EXERCISE GOAL: Repeat exactly the lines running from the first line of the data to the line containing "Final Report", both ends included, and nothing else; drop the pictures.

§

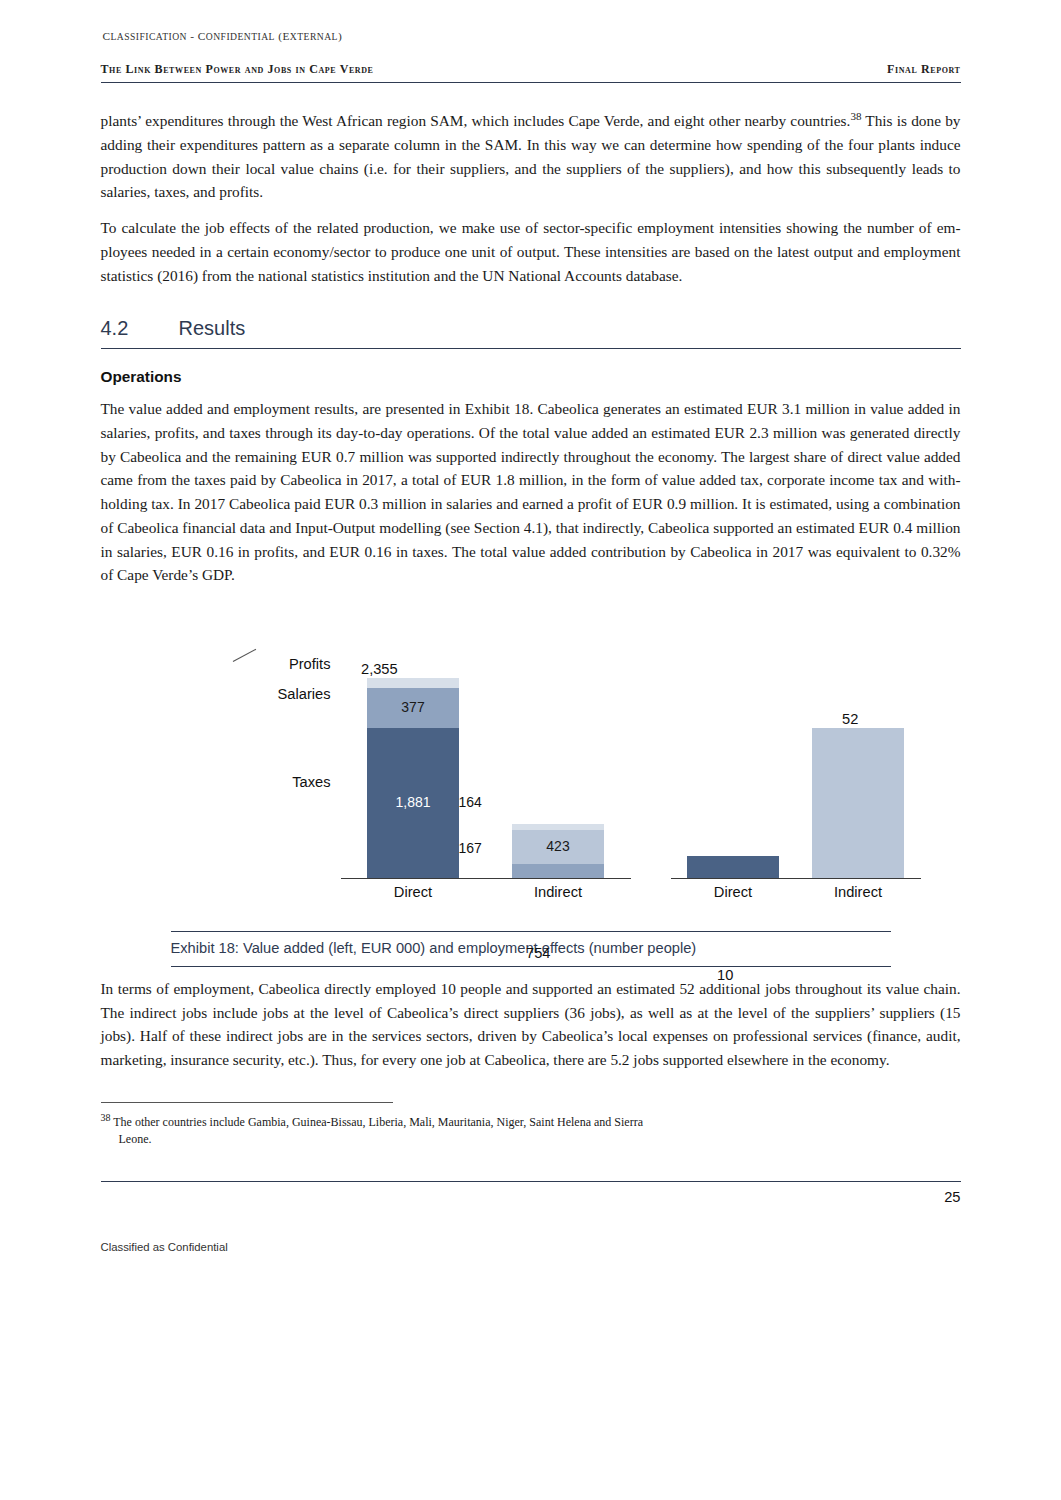CLASSIFICATION - CONFIDENTIAL (EXTERNAL)
The Link Between Power and Jobs in Cape Verde
Final Report
plants’ expenditures through the West African region SAM, which includes Cape Verde, and eight other nearby countries.38 This is done by adding their expenditures pattern as a separate column in the SAM. In this way we can determine how spending of the four plants induce production down their local value chains (i.e. for their suppliers, and the suppliers of the suppliers), and how this subsequently leads to salaries, taxes, and profits.
To calculate the job effects of the related production, we make use of sector-specific employment intensities showing the number of employees needed in a certain economy/sector to produce one unit of output. These intensities are based on the latest output and employment statistics (2016) from the national statistics institution and the UN National Accounts database.
4.2
Results
Operations
The value added and employment results, are presented in Exhibit 18. Cabeolica generates an estimated EUR 3.1 million in value added in salaries, profits, and taxes through its day-to-day operations. Of the total value added an estimated EUR 2.3 million was generated directly by Cabeolica and the remaining EUR 0.7 million was supported indirectly throughout the economy. The largest share of direct value added came from the taxes paid by Cabeolica in 2017, a total of EUR 1.8 million, in the form of value added tax, corporate income tax and withholding tax. In 2017 Cabeolica paid EUR 0.3 million in salaries and earned a profit of EUR 0.9 million. It is estimated, using a combination of Cabeolica financial data and Input-Output modelling (see Section 4.1), that indirectly, Cabeolica supported an estimated EUR 0.4 million in salaries, EUR 0.16 in profits, and EUR 0.16 in taxes. The total value added contribution by Cabeolica in 2017 was equivalent to 0.32% of Cape Verde’s GDP.
Profits
Salaries
Taxes
2,355
377
1,881
Direct
754
423
Indirect
164 167
10
Direct
52
Indirect
Exhibit 18: Value added (left, EUR 000) and employment effects (number people)
In terms of employment, Cabeolica directly employed 10 people and supported an estimated 52 additional jobs throughout its value chain. The indirect jobs include jobs at the level of Cabeolica’s direct suppliers (36 jobs), as well as at the level of the suppliers’ suppliers (15 jobs). Half of these indirect jobs are in the services sectors, driven by Cabeolica’s local expenses on professional services (finance, audit, marketing, insurance security, etc.). Thus, for every one job at Cabeolica, there are 5.2 jobs supported elsewhere in the economy.
38 The other countries include Gambia, Guinea-Bissau, Liberia, Mali, Mauritania, Niger, Saint Helena and Sierra Leone.
25
Classified as Confidential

§

PROBLEM SOLUTION:
CLASSIFICATION - CONFIDENTIAL (EXTERNAL)
The Link Between Power and Jobs in Cape Verde
Final Report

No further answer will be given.